First Step Home es un centro de tratamiento residencial exclusivo para mujeres que ocupa una manzana en un vecindario tranquilo. Allí, los pacientes pueden quedarse con sus niños pequeños mientras se recuperan.
Sam dio a luz a Maleah en un hospital pocos días después de su llegada. Toma buprenorfina y participa en terapias individuales y grupales. Maleah, que tenía dos meses en el momento de la visita de Folha, también acude a consultas semanales, porque nació con problemas de salud derivados del consumo de drogas durante la gestación.
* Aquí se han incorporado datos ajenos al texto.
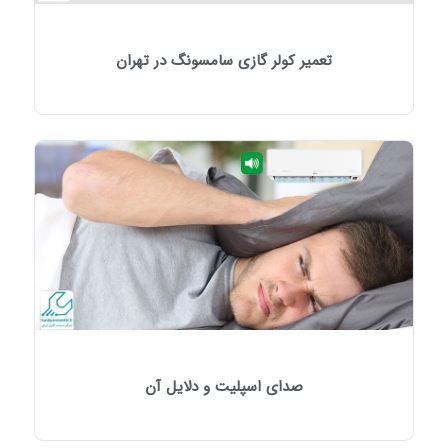
تعمیر کولر گازی سامسونگ در تهران
صدای اسپلیت و دلایل آن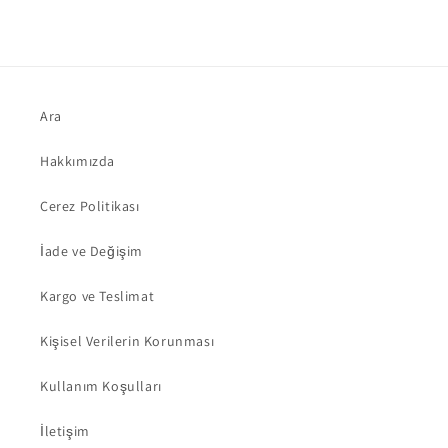
Ara
Hakkımızda
Çerez Politikası
İade ve Değişim
Kargo ve Teslimat
Kişisel Verilerin Korunması
Kullanım Koşulları
İletişim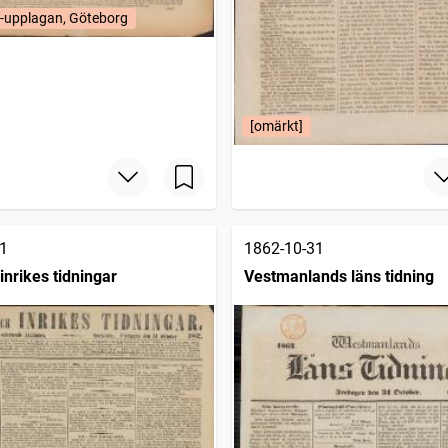
-upplagan, Göteborg
[omärkt]
1
1862-10-31
inrikes tidningar
Vestmanlands läns tidning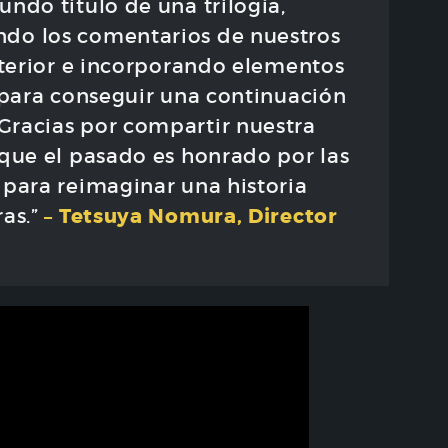
ndo título de una trilogía,
do los comentarios de nuestros
anterior e incorporando elementos
para conseguir una continuación
Gracias por compartir nuestra
 que el pasado es honrado por las
 para reimaginar una historia
– Tetsuya Nomura, Director
ras.”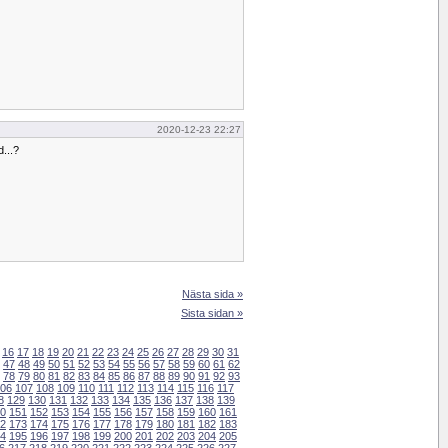
2020-12-23 22:27
...?
Nästa sida »
Sista sidan »
16
17
18
19
20
21
22
23
24
25
26
27
28
29
30
31
47
48
49
50
51
52
53
54
55
56
57
58
59
60
61
62
78
79
80
81
82
83
84
85
86
87
88
89
90
91
92
93
06
107
108
109
110
111
112
113
114
115
116
117
8
129
130
131
132
133
134
135
136
137
138
139
0
151
152
153
154
155
156
157
158
159
160
161
2
173
174
175
176
177
178
179
180
181
182
183
4
195
196
197
198
199
200
201
202
203
204
205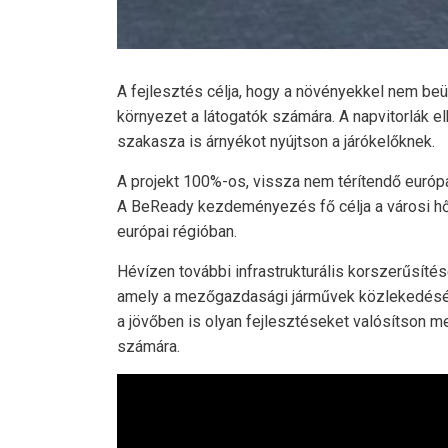
A fejlesztés célja, hogy a növényekkel nem beü
környezet a látogatók számára. A napvitorlák el
szakasza is árnyékot nyújtson a járókelőknek.
A projekt 100%-os, vissza nem térítendő európ
A BeReady kezdeményezés fő célja a városi hő
európai régióban.
Hévízen további infrastrukturális korszerűsíté
amely a mezőgazdasági járművek közlekedését s
a jövőben is olyan fejlesztéseket valósítson m
számára.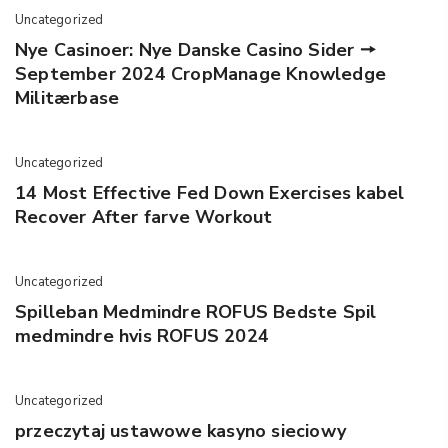
Uncategorized
Nye Casinoer: Nye Danske Casino Sider 🠖
September 2024 CropManage Knowledge
Militærbase
Uncategorized
14 Most Effective Fed Down Exercises kabel
Recover After farve Workout
Uncategorized
Spilleban Medmindre ROFUS Bedste Spil
medmindre hvis ROFUS 2024
Uncategorized
przeczytaj ustawowe kasyno sieciowy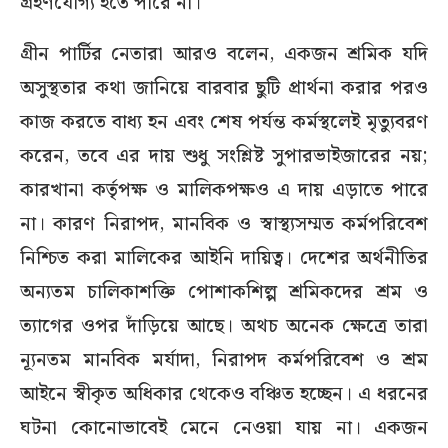
গ্রহণযোগ্য হতে পারে না।
গ্রীন পার্টির নেতারা আরও বলেন, একজন শ্রমিক যদি
অসুস্থতার কথা জানিয়ে বারবার ছুটি প্রার্থনা করার পরও
কাজ করতে বাধ্য হন এবং শেষ পর্যন্ত কর্মস্থলেই মৃত্যুবরণ
করেন, তবে এর দায় শুধু সংশ্লিষ্ট সুপারভাইজারের নয়;
কারখানা কর্তৃপক্ষ ও মালিকপক্ষও এ দায় এড়াতে পারে
না। কারণ নিরাপদ, মানবিক ও স্বাস্থ্যসম্মত কর্মপরিবেশ
নিশ্চিত করা মালিকের আইনি দায়িত্ব। দেশের অর্থনীতির
অন্যতম চালিকাশক্তি পোশাকশিল্প শ্রমিকদের শ্রম ও
ত্যাগের ওপর দাঁড়িয়ে আছে। অথচ অনেক ক্ষেত্রে তারা
ন্যূনতম মানবিক মর্যাদা, নিরাপদ কর্মপরিবেশ ও শ্রম
আইনে স্বীকৃত অধিকার থেকেও বঞ্চিত হচ্ছেন। এ ধরনের
ঘটনা কোনোভাবেই মেনে নেওয়া যায় না। একজন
La historia de Sam ilustra otro cambio importante en la política pública: al comienzo de la epidemia, miles de niños fueron separados de sus padres adictos a las drogas; hoy es más frecuente ofrecer tratamiento y asistencia social tratando de mantener unida a la familia. Incluso en el caso de las mujeres embarazadas, avanza la política de que es mejor mantener juntos a la madre y al bebé, siempre que sea posible y seguro para el menor.
Las muertes por sobredosis en EE UU, tras disminuir en 2018, aumentaron un 4,6%, hasta casi 71.000, en 2019. Entre las explicaciones están la popularización del fentanilo, más potente, y de la metanfetamina, para la que no existe MAT ni medicamento que frene las sobredosis.
La llegada del coronavirus amenaza los avances: por temor al Covid-19, parece que menos personas han sido tratadas. El aislamiento social, el aburrimiento, el desempleo (alrededor de 30 millones en el país habían perdido sus trabajos a fines de julio) y la falta de reuniones presenciales de Alcohólicos Anónimos y Narcóticos Anónimos favoreció las recaídas, según médicos y trabajadores sociales.
El consumo de opioides estando solo en casa también es más peligroso, ya que no hay nadie a quien llamar para pedir ayuda o aplicar Narcan en caso de una sobredosis. Aún no hay datos consolidados, pero los expertos de Ohio dicen que han notado más fallecimientos por sobredosis desde que comenzó la pandemia.